# Parking in Perranporth



## longman

We are planning to go to Perranprth Cornwall next August and just wondered if anyone knew if the car park next to the beach is motorhome friendly. If not is there any other suitable parking?

Thanks in advance

Andy


----------



## Telbell

Have you tried
http://www.motorhomeparking.co.uk/

Found it for you:
Perranporth
There is a large car park in Station Road (5 mins walk to beach, with shops adjacent to car park). Easy access for our 7m van. Part hard standing with no marked bays. Paid £3.50 for the day to attendant. (Thanks to MM for providing this information on 1 June 2009).


----------



## longman

Telbell said:


> Have you tried
> http://www.motorhomeparking.co.uk/
> 
> Found it for you:
> Perranporth
> There is a large car park in Station Road (5 mins walk to beach, with shops adjacent to car park).
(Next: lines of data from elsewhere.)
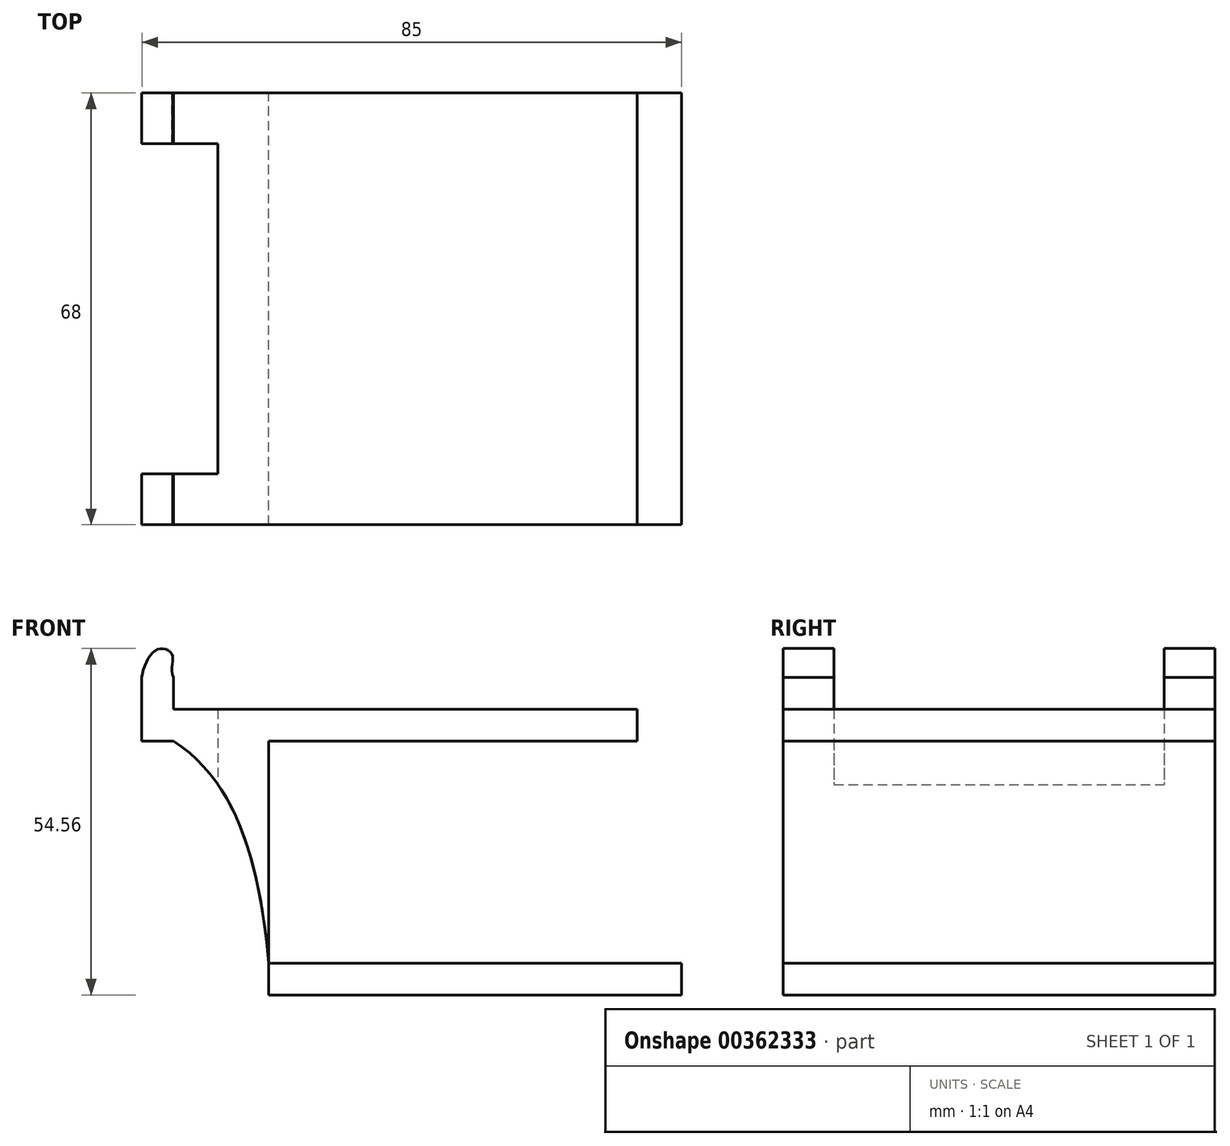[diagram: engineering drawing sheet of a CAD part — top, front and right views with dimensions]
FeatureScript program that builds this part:
annotation { "Feature Type Name" : "Feature", "Feature Type Description" : "" }
export const myFeature = defineFeature(function(context is Context, id is Id, definition is map)
    precondition{}
    {
        {
            var Q0;
            Q0=qCreatedBy(makeId("Front.planeOp"),FACE);
            var sketch = newSketch(context, id + "F0", { "sketchPlane" : qUnion([Q0])});
            skLineSegment(sketch, "E0.bottom", {"start": v(30.68, 0) * mm, "end": v(-27.32, 0) * mm});
            skLineSegment(sketch, "E0.top", {"start": v(30.68, 5) * mm, "end": v(-27.32, 5) * mm});
            skLineSegment(sketch, "E0.left", {"start": v(30.68, 0) * mm, "end": v(30.68, 5) * mm});
            skLineSegment(sketch, "E0.right", {"start": v(-27.32, 0) * mm, "end": v(-27.32, 5) * mm});
            skLineSegment(sketch, "E1.bottom", {"start": v(-27.32, 0) * mm, "end": v(-22.32, 0) * mm});
            skLineSegment(sketch, "E1.top", {"start": v(-27.32, -35) * mm, "end": v(-22.32, -35) * mm});
            skLineSegment(sketch, "E1.left", {"start": v(-27.32, 0) * mm, "end": v(-27.32, -35) * mm});
            skLineSegment(sketch, "E1.right", {"start": v(-22.32, 0) * mm, "end": v(-22.32, -35) * mm});
            skLineSegment(sketch, "E2.bottom", {"start": v(-27.32, -35) * mm, "end": v(37.68, -35) * mm});
            skLineSegment(sketch, "E2.top", {"start": v(-27.32, -40) * mm, "end": v(37.68, -40) * mm});
            skLineSegment(sketch, "E2.left", {"start": v(-27.32, -35) * mm, "end": v(-27.32, -40) * mm});
            skLineSegment(sketch, "E2.right", {"start": v(37.68, -35) * mm, "end": v(37.68, -40) * mm});
            skLineSegment(sketch, "E3.bottom", {"start": v(-27.32, 5) * mm, "end": v(-42.32, 5) * mm});
            skLineSegment(sketch, "E3.top", {"start": v(-27.32, 0) * mm, "end": v(-42.32, 0) * mm});
            skLineSegment(sketch, "E3.left", {"start": v(-27.32, 5) * mm, "end": v(-27.32, 0) * mm});
            skLineSegment(sketch, "E3.right", {"start": v(-42.32, 5) * mm, "end": v(-42.32, 0) * mm});
            skFitSpline(sketch, "E4", {"points": [v(-42.32, 0) * mm, v(-27.32, -35) * mm], "startDerivative": vector(30.42, -19.78) * mm, "endDerivative": vector(4.3, -46.23) * mm});
            skSolve(sketch);
        }
        {
            var Q0;
            Q0=makeQuery(id+"F0.imprint","IMPRINT",FACE,{"disambiguationData":[TD([[makeQuery(id+"F0.imprint","IMPRINT",EDGE,{"derivedFrom":sQuery(id+"F0.wireOp",EDGE,"E0.bottom")}),-1.0]])]});
            var Q1;
            Q1=makeQuery(id+"F0.imprint","IMPRINT",FACE,{"disambiguationData":[TD([[makeQuery(id+"F0.imprint","IMPRINT",EDGE,{"derivedFrom":sQuery(id+"F0.wireOp",EDGE,"E3.bottom")}),1.0]])]});
            var Q2;
            Q2=makeQuery(id+"F0.imprint","IMPRINT",FACE,{"disambiguationData":[TD([[makeQuery(id+"F0.imprint","IMPRINT",EDGE,{"derivedFrom":sQuery(id+"F0.wireOp",EDGE,"E1.left")}),-1.0]])]});
            var Q3;
            Q3=makeQuery(id+"F0.imprint","IMPRINT",FACE,{"disambiguationData":[TD([[makeQuery(id+"F0.imprint","IMPRINT",EDGE,{"derivedFrom":sQuery(id+"F0.wireOp",EDGE,"E1.bottom")}),-1.0]])]});
            var Q4;
            Q4=makeQuery(id+"F0.imprint","IMPRINT",FACE,{"disambiguationData":[TD([[makeQuery(id+"F0.imprint","IMPRINT",EDGE,{"derivedFrom":sQuery(id+"F0.wireOp",EDGE,"E2.top")}),1.0]])]});
            extrude(context, id + "F1", {"entities" : qUnion([Q0, Q1, Q2, Q3, Q4]), "endBound" : BoundingType.SYMMETRIC, "depth" : 68 * mm});
        }
        {
            var Q0;
            Q0=qCreatedBy(makeId("Front.planeOp"),FACE);
            var sketch = newSketch(context, id + "F2", { "sketchPlane" : qUnion([Q0])});
            skLineSegment(sketch, "E5.bottom", {"start": v(-42.32, 0) * mm, "end": v(-47.32, 0) * mm});
            skLineSegment(sketch, "E5.top", {"start": v(-42.32, 10) * mm, "end": v(-47.32, 10) * mm});
            skLineSegment(sketch, "E5.left", {"start": v(-42.32, 0) * mm, "end": v(-42.32, 10) * mm});
            skLineSegment(sketch, "E5.right", {"start": v(-47.32, 0) * mm, "end": v(-47.32, 10) * mm});
            skFitSpline(sketch, "E6", {"points": [v(-47.32, 10) * mm, v(-44.74, 14.46) * mm, v(-42.55, 13.6) * mm, v(-42.32, 10) * mm], "startDerivative": vector(1.51, 14) * mm, "endDerivative": vector(5.42, -12.6) * mm});
            skSolve(sketch);
        }
        {
            var Q0;
            Q0=makeQuery(id+"F2.imprint","IMPRINT",FACE,{"disambiguationData":[TD([[makeQuery(id+"F2.imprint","IMPRINT",EDGE,{"derivedFrom":sQuery(id+"F2.wireOp",EDGE,"E5.bottom")}),-1.0]])]});
            var Q1;
            Q1=makeQuery(id+"F2.imprint","IMPRINT",FACE,{"disambiguationData":[TD([[makeQuery(id+"F2.imprint","IMPRINT",EDGE,{"derivedFrom":sQuery(id+"F2.wireOp",EDGE,"E5.top")}),-1.0]])]});
            var Q2;
            Q2=makeQuery(id+"F1.opExtrude","CAP_FACE",FACE,{"disambiguationData":[OSD([sQuery(id+"F0.wireOp",EDGE,"E0.bottom"),sQuery(id+"F0.wireOp",EDGE,"E0.top"),sQuery(id+"F0.wireOp",EDGE,"E0.left"),sQuery(id+"F0.wireOp",EDGE,"E1.right"),sQuery(id+"F0.wireOp",EDGE,"E2.bottom"),sQuery(id+"F0.wireOp",EDGE,"E2.top"),sQuery(id+"F0.wireOp",EDGE,"E2.left"),sQuery(id+"F0.wireOp",EDGE,"E2.right"),sQuery(id+"F0.wireOp",EDGE,"E3.bottom"),sQuery(id+"F0.wireOp",EDGE,"E3.right"),sQuery(id+"F0.wireOp",EDGE,"E4")])],"isStart":false});
            extrude(context, id + "F3", {"entities" : qUnion([Q0, Q1]), "operationType" : NewBodyOperationType.ADD, "endBound" : BoundingType.SYMMETRIC, "endBoundEntityFace" : qUnion([Q2]), "depth" : 68 * mm});
        }
        {
            var Q0;
            Q0=qCreatedBy(makeId("Front.planeOp"),FACE);
            var sketch = newSketch(context, id + "F4", { "sketchPlane" : qUnion([Q0])});
            skLineSegment(sketch, "E7.bottom", {"start": v(-51.58, 21.76) * mm, "end": v(-35.32, 21.76) * mm});
            skLineSegment(sketch, "E7.top", {"start": v(-51.58, -20.97) * mm, "end": v(-35.32, -20.97) * mm});
            skLineSegment(sketch, "E7.left", {"start": v(-51.58, 21.76) * mm, "end": v(-51.58, -20.97) * mm});
            skLineSegment(sketch, "E7.right", {"start": v(-35.32, 21.76) * mm, "end": v(-35.32, -20.97) * mm});
            skSolve(sketch);
        }
        {
            var Q0;
            Q0=makeQuery(id+"F4.imprint","IMPRINT",FACE,{"disambiguationData":[TD([[makeQuery(id+"F4.imprint","IMPRINT",EDGE,{"derivedFrom":sQuery(id+"F4.wireOp",EDGE,"E7.bottom")}),-1.0]])]});
            extrude(context, id + "F5", {"entities" : qUnion([Q0]), "operationType" : NewBodyOperationType.REMOVE, "endBound" : BoundingType.SYMMETRIC, "depth" : 52 * mm});
        }
    });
Easy access for our 7m van. Part hard standing with no marked bays. Paid £3.50 for the day to attendant. (Thanks to MM for providing this information on 1 June 2009).


Cheers Telbel, thats great.

Thanks

Andy


----------



## Rainbow-Chasers

If you go through the main town and turn right towards the beach at the square, go past the beach car park turning left up a steep hill, at the top there is a car park and also free parking bays where you may get some space during winter. Surfers overnight there without problems, and the view is stunning!

There is also parking available at the petrol station which is a short walk to the beach. If you head up budnick estate road, there is a camp site there, if not perran sands and tolgus are at the top. Perran sands are a commercial site, but have access over the dunes to the beach. You can also get away with parking at the end of budnick road, as long as not near the houses, for free or contact the rugby club at the end of the road and they have a large carpark - they don't mind on condition you ask and not on game days.


----------



## Telbell

Andy
If R-C's suggestions are ok can you update the website I linked to?? Thanks


----------



## Compaq5315

The parking at the top of the hill is now height restricted. As suggested station road is your best bet


----------



## DiscoDave

there is also a pub called the green parrot in the town centre, they have some sort of pay and display scheme whereby patrons of the car park can use their ticket as a voucher in the pub afterwards. 

resonable food, and very good beer, last may they even put some in a flaggan for me to take back to the campsite - blue hills a mile up the way!


----------



## drcotts

There is cap park in the raod called "wheal leisure" which is a P+P if you do a left as you drive on there are some spaces where the back end can overhang the grass and you can drive straight off. They dont like you stopping overnight but dont say as much. Just keep in the white lines.

The car park on the front is owned by Parranporth garden charities and has a height barrier. Likewaise the one on the cliff now has a barrier.

the one i mentioned is less that 2 mins walk to the town and 4-5 mins from the beach.

Phill (from birmingham)


----------